BİYOTEKNOLOJİNİN ETİK BOYUTU
Biyoteknolojinin etik boyutuna da değinen Davutoğlu, "Sadece bir tekniğin geliştirilmesi, onun üzerinden adımlar atılması değil, aynı zamanda büyük bir etik ve ahlaki boyut da getiriyor. O da klonlanma üzerinden bunun yol açabileceği, insan neslinin tahribatına yol açacak boyutlar ya da tarımda GDO’lu ürünler üzerinde insanın dokusunu, doğasını da değiştirebilecek yediğiniz şeyler. Eskiden bilinirdi, yediğiniz şeyler karakteri etkiler. O karakterle birlikte insanın varlığını da etkiler. Bir doktor, eski kadim tıp ile modern tıp eğitimi almış doktora bir gün birisi ’bunu nasıl kontrol altına alabilirim’ diye sorduğunda eşiyle ilgili eşiniz büyükbaş hayvan eti mi yiyor, küçükbaş hayvan eti mi, ona göre cevap verdi. Biz, bazen hayatı bütüncül görmekten kopuyoruz. Biz, istediğimizi seçer yeriz ve o bizi etkilemez, insanoğlu sıradan bir depo değildir. İnsanoğlu o doğa içindeki ritmi, onu şekillendiren onun tarafından da şekillendirilen bir varlığı sahiptir. Sürekli GDO’lu ürünler yiyen neslin suni, 2-3 nesil sonra görünüşü güzel, içi kof elmalara geçildiği gibi nesillerimiz de bozulur. Biz, o bozulmayı fark ettiğimizde bir daha asli nesle dönemeyiz. Biyoteknolojinin olduğu yerde etik boyut, hatta felsefi boyutu da içine katmak ve özünde onu vermek gerekir" diye konuştu.
Bilgi ile üretimin, teknolojiyle verimliliğin biraraya getirildiğini anlatan Davutoğlu, mobil güneş enerji sistemiyle çalışan mobil sulamanın önemli olduğunu ve bunun devrim mahiyetinde bir adım olduğunu ifade etti.
2010 YILI KPSS’SİNDE USULSÜZLUK YAPILDIĞI İDDİALARI
2010 yılı KPSS’sinde usulsüzlük yapıldığı iddialarına ilişkin de Davutoğlu, "Mesele, bilgiyi yeniden üretebilmek ve kendinizin ürettiği bilgi üzerinde teknolojiyi yükseltmek.
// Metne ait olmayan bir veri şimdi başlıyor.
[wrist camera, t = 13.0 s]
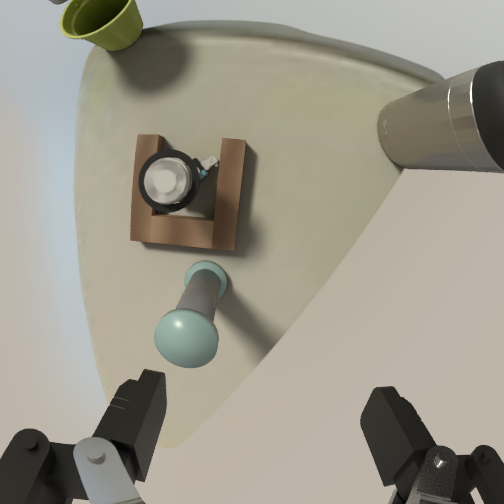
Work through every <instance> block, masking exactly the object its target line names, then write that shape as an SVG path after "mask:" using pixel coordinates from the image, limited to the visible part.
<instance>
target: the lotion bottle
mask: <svg viewBox="0 0 504 504" xmlns="http://www.w3.org/2000/svg"><path fill="white" fill-rule="evenodd" d="M50 1H51V2H52V3H54V4H62V3H64V2H66V1H67V0H50Z"/></svg>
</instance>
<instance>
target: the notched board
mask: <svg viewBox="0 0 504 504" xmlns="http://www.w3.org/2000/svg"><path fill="white" fill-rule="evenodd" d="M163 138H164V137H162V136H160V135H138V137H137V145H136V154H135V164H134V175H133V188H132V205H131V233H130V240H131V241H141V242H151V243H161V244H171V245H180V246H190V247H200V248H210V249H220V250H230V251H234V248H235V238H236V229H237V219H238V210H239V200H240V191H241V182H242V173H243V164H244V156H245V147H246V140H239V139H229V138H222V146H221V154H220V163H219V172H218V182H217V191H216V202H215V212H214V219H211V218H201V217H190V216H178V215H166V214H157V210H155V209H153V208H151V207H150V206H149V205H148V204H147V203H146V202H145V201H144V199H143V198H142V196H141V193H140V190H139V185H138V179H139V173H140V170H141V168H142V166H143V164H144V163H145V161H146V160H147V159H148V158H149V157H150V156H152V155H153V154H155V153H157V152H159V151H162V146H163Z"/></svg>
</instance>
Bugünlerde hepimizi üzen bir konuyla da bunu ilişkilendirmek istiyorum. Çalınan sorularla elde edilen makamlar aynen GDO’lu ürünler gibidir. Bir sürü insanın hakkına, hukukuna tecavüz edeceksiniz, kendi yakınınızı, tanıdığınızı bu sorularla bir yerlere getireceksiniz ve bu yolla devleti denetim altına almaya çalışacaksınız. İşte, bizim tam da paralel çete dediğimiz husus bu. Bilginin paralelini, sorunun paralelini oluşturacaksınız ve kendine has bir dünya kuracaksınız. Biz buna izin vermedik, vermeyeceğiz. Bilginin gerçeğine de saygı duyarız, sınavın da gerçeğinin sonuçlarına hepimiz saygı duyarız ama bir öğretim üyesi olarak da ilk bilgiler bana geldiğinde KPSS, ÖSYM ile ilgili emin olun büyük bir hicap ızdırap duydum. Bir hoca ya da bir öğrenci, en ufak ilke almış olan birisi nasıl böyle bir şeye tenezzül eder, nasıl böyle bir şeyi örgütler, nasıl böyle bir şey üzerinden mevki ve makama gelir ve bunu da içine sindirir? Eğitim ve devlet hayatının da en önemli ilkesi adalettir. Adalet söz konusu olduğunda kendi oğlunuz, kızınız, kardeşinizle hiç tanımadığınız vatandaşınız arasında eğer bir an ayrımcılık yaparsanız işte o anda adaleti de, devleti de yok edersiniz, bütün bir ilkesel çerçeveyi de ayaklar altına alırsınız. Bunu bilgi temelli bir teknoloji, teknoloji temelli bir ekonomi, verimlilik üzerine oturmuş bir sosyal hayat için etik boyutu öne çıkararak söylüyorum. Etik boyuttan arındırılmış bir bilgi ahlaktan, bilgi, teknoloji, siyasetin yaşama şansı yoktur. Hepimizin öncelikli ve tek hedefi toplumdaki bu niteliksel dönüşümü teknoloji alanında gerçekleştirirken ahlaki yozlaşma ve dönüşüme izin vermemektir. Niteliksel olarak biz teknolojiyi geliştireceğiz, ahlaki özünü, varoluşsal, ilkesel, etik boyutunu en güçlü şekilde muhafaza edeceğiz" dedi.
Törene, Başbakan Davutoğlu’nun yanısıra, Gıda, Tarım ve Hayvancılık Bakanı Mehdi Eker ve Danıştay Başkanı Zerrin Güngör de katıldı. Törende, araştırma merkezinin faaliyetlerini anlatan kısa film gösterildi. Tören sonrası araştırma merkezinin bahçesine fidan diken Davutoğlu, burada Danıştay Başkanı Zerrin Güngör’e dönerek, “Ağaca hukukun eli değerse bi daha güzel olur" dedi. Davutoğlu, fidan dikmesinin ardından Tohum Gen Bankası’nı gezdi.